Programmer’s manual

Simple example:

Say you have an XML document in the variable $xmlstr, and you want to add a mogrified='true' attribute to all tags that have an href attribute, while munging cite attributes to point to a different URL. Just require() the file tagmogrify.php and do this:

function addattribute(&$tag) {
    $tag->setAttribute("mogrified","true");
}
function mungecite(&$attribute) {
    $attribute->nodeValue = "http://munged.com/";
}
$m = new TagMogrifier("utf-8",
    $fatal_errors=false,
    $entity_declarations="");
$m->add_tag_match("string:a","string:href",null);
$m->add_attribute_match(null,"string:cite",null);
$a->add_tag_mogrificator("addattribute");
$a->add_attribute_mogrificator("mungecite");
print $a->run($xmlstr);

In this example, a TagMogrifier instance is created, a tag match expression is added, an attribute match expression is added, and mogrificators function for tag and attribute are added, then the XML in $xmlstr is fed to the mogrifier. You can see from the example that the mogrifier is prepared to receive XML in the UTF-8 encoding, and that errors encountered during parsing will not cause program termination (but will produce warnings).

In this example, addattribute is called a tag mogrificator function, while mungecite is called an attribute mogrificator function. Tag mogrificators receive a DOMElement every time a tag matches the provided expression in add_tag_match(). Attribute mogrificators receive a DOMAttribute every time an attribute matches the provided expression in add_attribute_match().

add_tag_match() and add_attribute_match() require a maximum of three arguments: a tag name expression, an attribute name expression, and an attribute value expression.
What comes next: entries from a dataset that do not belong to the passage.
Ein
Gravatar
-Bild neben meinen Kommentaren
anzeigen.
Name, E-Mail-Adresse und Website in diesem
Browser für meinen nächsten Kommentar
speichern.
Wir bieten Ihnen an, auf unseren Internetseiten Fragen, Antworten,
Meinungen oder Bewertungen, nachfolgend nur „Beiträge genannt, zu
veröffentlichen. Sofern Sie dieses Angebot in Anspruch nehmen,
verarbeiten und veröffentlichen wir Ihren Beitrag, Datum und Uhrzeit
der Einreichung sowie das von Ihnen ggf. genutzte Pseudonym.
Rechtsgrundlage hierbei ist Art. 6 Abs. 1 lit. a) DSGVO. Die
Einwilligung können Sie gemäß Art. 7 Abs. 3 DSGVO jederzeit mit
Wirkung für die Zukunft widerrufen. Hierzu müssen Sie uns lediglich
For a tag or attribute to actually match (and hence, be mogrified by the mogrificator functions you added), it needs to match all three arguments. Valid expressions for tags, attribute names and attribute values are:

  • anything: null. null always matches.
  • an exact match on a string: "string:abcde" would match “abcde”
  • a case-insensitive exact match on a string: "istring:abcde" would match “abCDe”
  • a regular expression match: "regexp:/abcdefg/" would run PCRE using abcdefg as an expression
  • a function match: "function:a_function_name" would invoke a_function_name passing the tag name, the attribute name or the attribute value, and if the function returns true, the match is considered positive

Examples:

  • add_tag_match(null,null,null): matches all tags
  • add_tag_match("string:a",null,null): matches all a tags
  • add_tag_match(null,"string:href",null): matches all tags with an ‘href’ attribute
  • add_tag_match("string:a","string:href","regexp:|^http://rudd-o.com|"): matches all hyperlinks that point to http://rudd-o.com and children

You can specify several matches instead of one, by repeatedly calling add_tag_match() or add_attribute_match() with your desired arguments. If any of the specified matches do match, then the corresponding (tag or attribute) mogrificator function is called (only once for each node, even if multiple matches do match).
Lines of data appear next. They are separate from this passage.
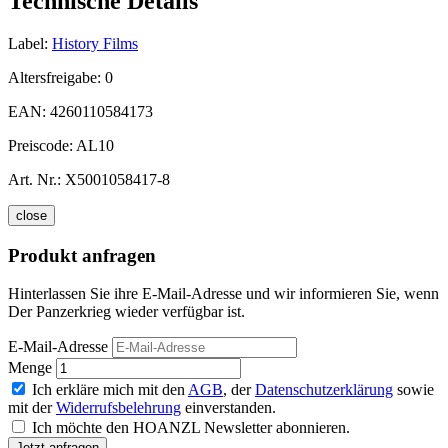
Technische Details
Label:
History Films
Altersfreigabe:
0
EAN:
4260110584173
Preiscode:
AL10
Art. Nr.:
X5001058417-8
close
Produkt anfragen
Hinterlassen Sie ihre E-Mail-Adresse und wir informieren Sie, wenn
Der Panzerkrieg wieder verfügbar ist.
E-Mail-Adresse
Menge
Ich erkläre mich mit den
AGB
, der
Datenschutzerklärung
sowie
mit der
Widerrufsbelehrung
einverstanden.
Ich möchte den HOANZL Newsletter abonnieren.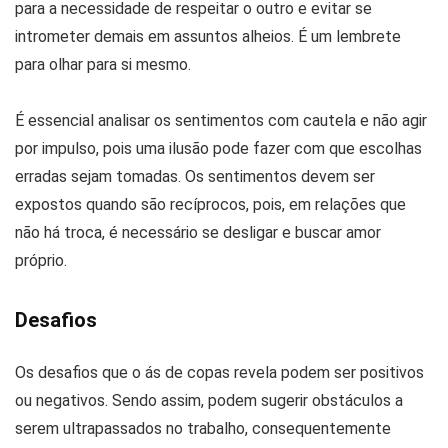
para a necessidade de respeitar o outro e evitar se
intrometer demais em assuntos alheios. É um lembrete
para olhar para si mesmo.
É essencial analisar os sentimentos com cautela e não agir
por impulso, pois uma ilusão pode fazer com que escolhas
erradas sejam tomadas. Os sentimentos devem ser
expostos quando são recíprocos, pois, em relações que
não há troca, é necessário se desligar e buscar amor
próprio.
Desafios
Os desafios que o ás de copas revela podem ser positivos
ou negativos. Sendo assim, podem sugerir obstáculos a
serem ultrapassados no trabalho, consequentemente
Remember that attribute matches that do match invoke attribute mogrificators you have added, while tag matches that do match invoke tag mogrificators. Also remember that tag mogrificators receive tag nodes (DOMElements) while attribute mogrificators receive attribute nodes (DOMAttributes).

If the mogrifier is fed invalid XML via the run() method, the mogrifier normally bombs out with a fatal error. If you initialized it with $fatal_errors=false, instead of bombing out, it will only print out a warning and return false, so you can process this condition in the caller. To silence the warnings, you can usually prepend the run() call with an at sign, like this: @$instance->run($xmlstr);.